Reset vs Virtual Machines (Max Payload Size) - tenstorrent/tt-kmd GitHub Wiki

Each PCIe device has a Max Payload Size setting. Devices must not generate packets larger than their MPS and must reject inbound packets larger than their MPS as Malformed TLPs. Malformed TLP errors may trigger a system reboot. Any devices that communicate using DMA (including the root complex) must agree on MPS. The specified power-on value for MPS is 128B, but the system firmware and Linux kernel may increase MPS for performance.

KVM-qemu virtualizes the guest’s view of MPS. Guests can’t write MPS and read a cached value that may not match current hardware.

When we power-cycle reset within a VM, MPS is reset to the power-on default which may not match the RC MPS. When the device performs a large DMA read, the RC will split the response according to its MPS which now exceeds the device MPS causing errors.

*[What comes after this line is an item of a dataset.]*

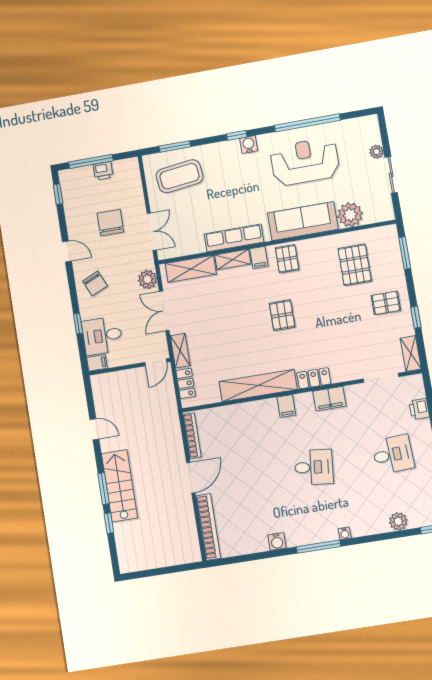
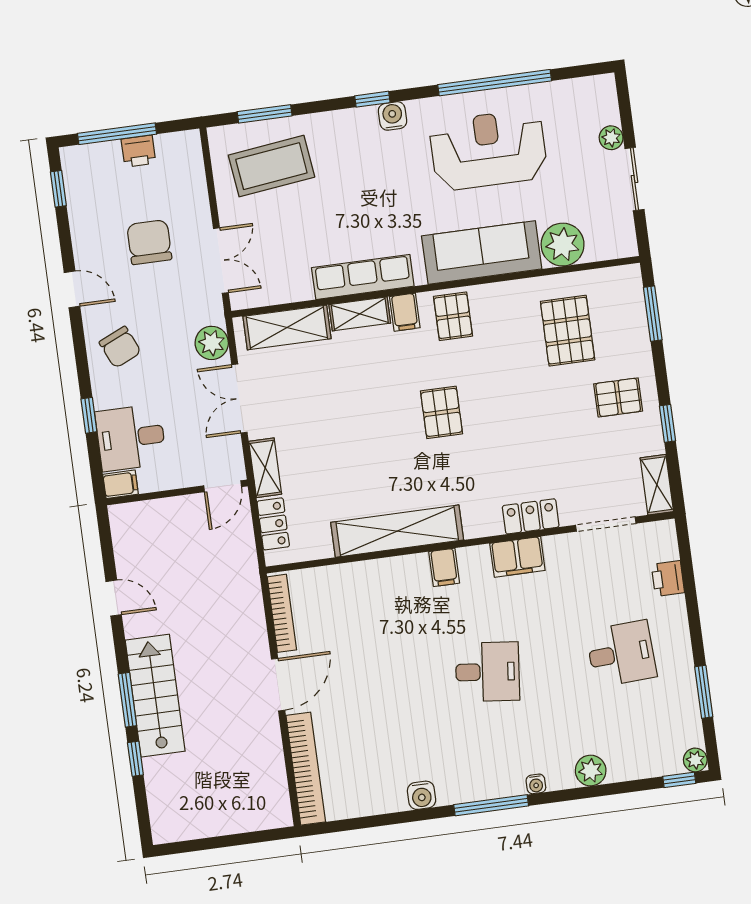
locker: (314, 378) -> (531, 516), moved
plant: (398, 521) -> (591, 771), moved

To resolve this, KMD will save and restore MPS around resets using special methods to bypass the hypervisor. In particular, MPS can also be accessed through the PCIe controller’s DBI interface.

On Wormhole we can enable DBI using scratch registers and perform a NOC loopback access.

On Blackhole there is a permanently-mapped DBI aperture (outbound TLB) that can be accessed via NOC loopback.